━━━ DATA ━━━

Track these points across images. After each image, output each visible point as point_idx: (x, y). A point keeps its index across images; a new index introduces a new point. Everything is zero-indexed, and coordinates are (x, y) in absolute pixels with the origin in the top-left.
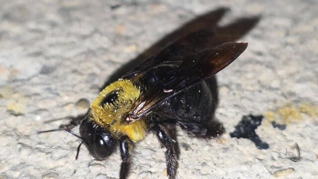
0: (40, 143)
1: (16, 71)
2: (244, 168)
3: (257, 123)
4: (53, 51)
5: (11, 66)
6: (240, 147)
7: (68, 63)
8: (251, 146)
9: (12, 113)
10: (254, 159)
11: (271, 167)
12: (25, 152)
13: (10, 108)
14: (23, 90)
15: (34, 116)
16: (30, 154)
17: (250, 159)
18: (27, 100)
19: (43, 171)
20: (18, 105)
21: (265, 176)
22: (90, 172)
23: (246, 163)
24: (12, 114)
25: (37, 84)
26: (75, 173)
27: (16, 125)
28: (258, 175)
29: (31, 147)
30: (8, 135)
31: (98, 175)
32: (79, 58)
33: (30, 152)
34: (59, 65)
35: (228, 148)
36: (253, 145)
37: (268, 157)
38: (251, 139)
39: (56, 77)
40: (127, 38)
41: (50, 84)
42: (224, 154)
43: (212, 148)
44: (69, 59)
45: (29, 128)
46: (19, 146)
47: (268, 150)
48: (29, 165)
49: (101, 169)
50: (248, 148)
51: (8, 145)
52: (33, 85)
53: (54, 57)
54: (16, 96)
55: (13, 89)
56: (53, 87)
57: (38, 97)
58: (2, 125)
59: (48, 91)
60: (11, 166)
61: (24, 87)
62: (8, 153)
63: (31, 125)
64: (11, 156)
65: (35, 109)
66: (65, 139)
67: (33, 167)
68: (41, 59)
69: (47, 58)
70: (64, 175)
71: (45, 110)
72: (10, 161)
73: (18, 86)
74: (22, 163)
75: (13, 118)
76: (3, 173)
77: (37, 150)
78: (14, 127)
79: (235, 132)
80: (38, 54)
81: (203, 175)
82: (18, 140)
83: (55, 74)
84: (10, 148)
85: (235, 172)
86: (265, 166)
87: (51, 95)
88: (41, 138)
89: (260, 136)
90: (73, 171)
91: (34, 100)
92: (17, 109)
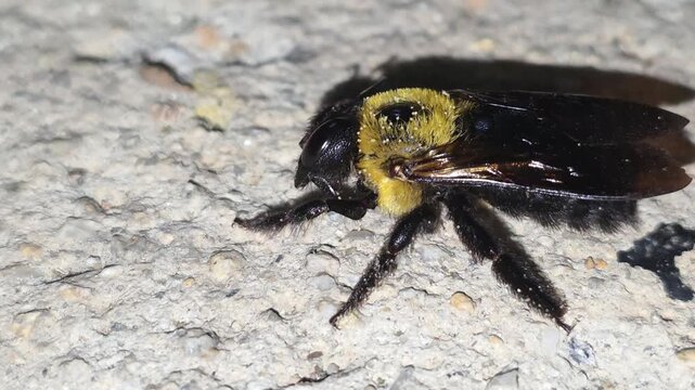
0: (234, 191)
1: (243, 47)
2: (624, 327)
3: (686, 244)
4: (326, 22)
5: (236, 36)
6: (630, 285)
7: (346, 49)
8: (655, 287)
9: (203, 123)
10: (652, 315)
11: (682, 338)
12: (198, 201)
13: (201, 113)
14: (238, 84)
15: (240, 137)
16: (205, 207)
17: (645, 313)
18: (238, 105)
19: (220, 245)
20: (220, 111)
21: (662, 354)
22: (306, 264)
23: (631, 319)
24: (203, 126)
25: (269, 79)
26: (278, 261)
27: (202, 148)
28: (649, 348)
29: (211, 195)
30: (176, 163)
31: (320, 274)
32: (370, 45)
33: (207, 203)
34: (326, 49)
35: (603, 280)
36: (661, 285)
37: (683, 318)
38: (658, 274)
39: (311, 72)
40: (483, 23)
41: (293, 83)
42: (591, 292)
43: (570, 273)
44: (350, 43)
45: (224, 158)
46: (190, 187)
47: (690, 303)
48: (195, 228)
49: (330, 265)
50: (645, 290)
51: (170, 182)
52: (261, 78)
53: (324, 32)
54: (221, 92)
55: (221, 79)
56: (298, 89)
57: (262, 104)
58: (175, 142)
59: (285, 95)
60: (162, 222)
61: (243, 79)
62: (166, 196)
63: (229, 153)
64: (168, 204)
65: (248, 124)
66: (285, 192)
67: (201, 233)
68: (297, 32)
69: (308, 33)
70: (256, 261)
71: (266, 130)
72: (163, 212)
73: (231, 75)
74: (185, 221)
75: (200, 132)
76: (141, 231)
77: (223, 202)
78: (197, 151)
79: (631, 252)
80: (294, 21)
81: (534, 322)
82: (193, 175)
83: (311, 65)
84: (173, 188)
85: (603, 331)
86: (669, 334)
87: (288, 105)
88: (241, 183)
89: (683, 272)
90: (275, 257)
91: (254, 107)
92: (215, 117)
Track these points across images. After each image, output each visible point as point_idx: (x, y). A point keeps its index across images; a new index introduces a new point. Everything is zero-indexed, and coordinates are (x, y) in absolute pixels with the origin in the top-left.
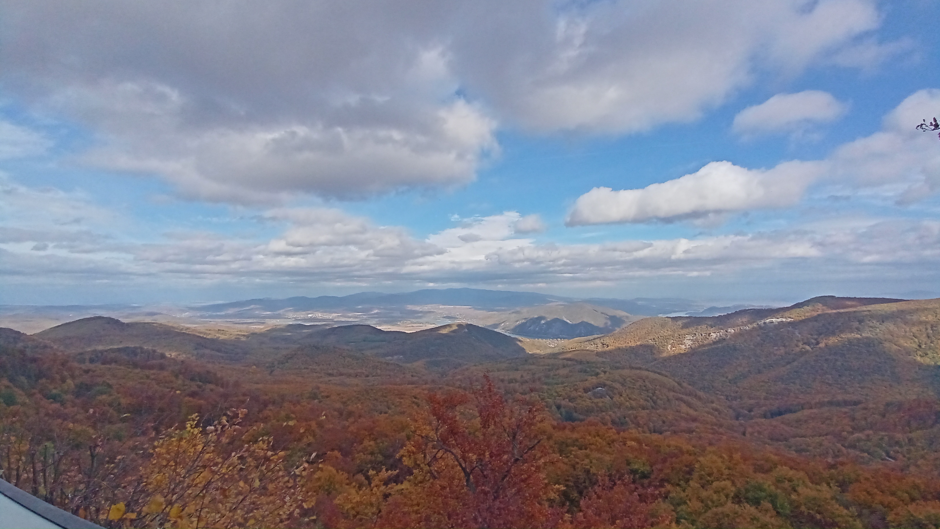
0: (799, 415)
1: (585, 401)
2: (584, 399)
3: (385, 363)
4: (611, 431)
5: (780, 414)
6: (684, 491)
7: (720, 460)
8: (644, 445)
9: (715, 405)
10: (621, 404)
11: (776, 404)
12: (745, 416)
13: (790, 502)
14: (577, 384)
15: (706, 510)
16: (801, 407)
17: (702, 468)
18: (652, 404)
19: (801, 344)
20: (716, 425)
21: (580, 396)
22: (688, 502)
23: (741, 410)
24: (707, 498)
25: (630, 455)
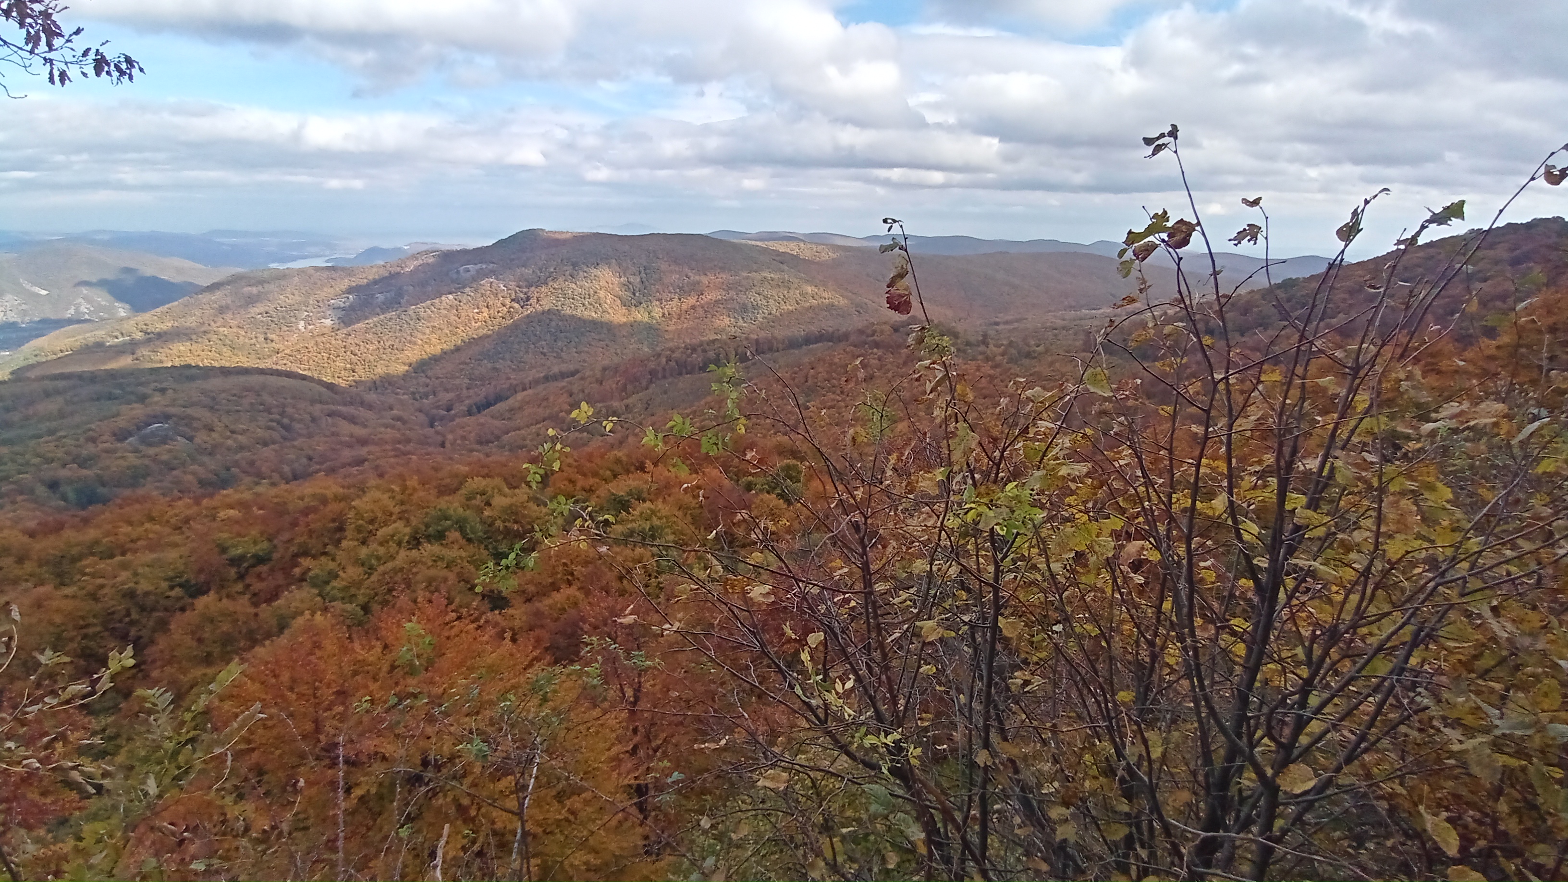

━━━

■ **TASK INSTRUCTIONS**: Write out all the data again with "top-left" swapped for "upper-left" everywhere, keeping everything else the same and leaving out the pictures.

■ **OUTPUT OF THE EXERCISE**:
Track these points across images. After each image, output each visible point as point_idx: (x, y). A point keeps its index across images; a new index introduces a new point. Everything is zero-indexed, and coordinates are (x, y) in absolute pixels with the origin in the upper-left.
0: (40, 143)
1: (16, 71)
2: (244, 168)
3: (257, 123)
4: (53, 51)
5: (11, 66)
6: (240, 147)
7: (68, 63)
8: (251, 146)
9: (12, 113)
10: (254, 159)
11: (271, 167)
12: (25, 152)
13: (10, 108)
14: (23, 90)
15: (34, 116)
16: (30, 154)
17: (250, 159)
18: (27, 100)
19: (43, 171)
20: (18, 105)
21: (265, 176)
22: (90, 172)
23: (246, 163)
24: (12, 114)
25: (37, 84)
26: (75, 173)
27: (16, 125)
28: (258, 175)
29: (31, 147)
30: (8, 135)
31: (98, 175)
32: (79, 58)
33: (30, 152)
34: (59, 65)
35: (228, 148)
36: (253, 145)
37: (268, 157)
38: (251, 139)
39: (56, 77)
40: (127, 38)
41: (50, 84)
42: (224, 154)
43: (212, 148)
44: (69, 59)
45: (29, 128)
46: (19, 146)
47: (268, 150)
48: (29, 165)
49: (101, 169)
50: (248, 148)
51: (8, 145)
52: (33, 85)
53: (54, 57)
54: (16, 96)
55: (13, 89)
56: (53, 87)
57: (38, 97)
58: (2, 125)
59: (48, 91)
60: (11, 166)
61: (24, 87)
62: (8, 153)
63: (31, 125)
64: (11, 156)
65: (35, 109)
66: (65, 139)
67: (33, 167)
68: (41, 59)
69: (47, 58)
70: (64, 175)
71: (45, 110)
72: (10, 161)
73: (18, 86)
74: (22, 163)
75: (13, 118)
76: (3, 173)
77: (37, 150)
78: (14, 127)
79: (235, 132)
80: (38, 54)
81: (203, 175)
82: (18, 140)
83: (55, 74)
84: (10, 148)
85: (235, 172)
86: (265, 166)
87: (51, 95)
88: (41, 138)
89: (260, 136)
90: (73, 171)
91: (34, 100)
92: (17, 109)
0: (234, 191)
1: (243, 47)
2: (624, 327)
3: (686, 244)
4: (326, 22)
5: (236, 36)
6: (630, 285)
7: (346, 49)
8: (655, 287)
9: (203, 123)
10: (652, 315)
11: (682, 338)
12: (198, 201)
13: (201, 113)
14: (238, 84)
15: (240, 137)
16: (205, 207)
17: (645, 313)
18: (238, 105)
19: (220, 245)
20: (220, 111)
21: (662, 354)
22: (306, 264)
23: (631, 319)
24: (203, 126)
25: (269, 79)
26: (278, 261)
27: (202, 148)
28: (649, 348)
29: (211, 195)
30: (176, 163)
31: (320, 274)
32: (370, 45)
33: (207, 203)
34: (326, 49)
35: (603, 280)
36: (661, 285)
37: (683, 318)
38: (658, 274)
39: (311, 72)
40: (483, 23)
41: (293, 83)
42: (591, 292)
43: (570, 273)
44: (350, 43)
45: (224, 158)
46: (190, 187)
47: (690, 303)
48: (195, 228)
49: (330, 265)
50: (645, 290)
51: (170, 182)
52: (261, 78)
53: (324, 32)
54: (221, 92)
55: (221, 79)
56: (298, 89)
57: (262, 104)
58: (175, 142)
59: (285, 95)
60: (162, 222)
61: (243, 79)
62: (166, 196)
63: (229, 153)
64: (168, 204)
65: (248, 124)
66: (285, 192)
67: (201, 233)
68: (297, 32)
69: (308, 33)
70: (256, 261)
71: (266, 130)
72: (163, 212)
73: (231, 75)
74: (185, 221)
75: (200, 132)
76: (141, 231)
77: (223, 202)
78: (197, 151)
79: (631, 252)
80: (294, 21)
81: (534, 322)
82: (193, 175)
83: (311, 65)
84: (173, 188)
85: (603, 331)
86: (669, 334)
87: (288, 105)
88: (241, 183)
89: (683, 272)
90: (275, 257)
91: (254, 107)
92: (215, 117)
Track these points across images. After each image, output each visible point as point_idx: (x, y). A point keeps its index across images; a new index introduces a new point. Everything is zero-indexed, and coordinates are (x, y) in absolute pixels with the origin in the upper-left.
0: (799, 415)
1: (585, 401)
2: (584, 399)
3: (385, 363)
4: (611, 431)
5: (780, 414)
6: (684, 491)
7: (720, 460)
8: (644, 445)
9: (715, 405)
10: (621, 404)
11: (776, 404)
12: (745, 416)
13: (790, 502)
14: (577, 384)
15: (706, 510)
16: (801, 407)
17: (702, 468)
18: (652, 404)
19: (801, 344)
20: (716, 425)
21: (580, 396)
22: (688, 502)
23: (741, 410)
24: (707, 498)
25: (630, 455)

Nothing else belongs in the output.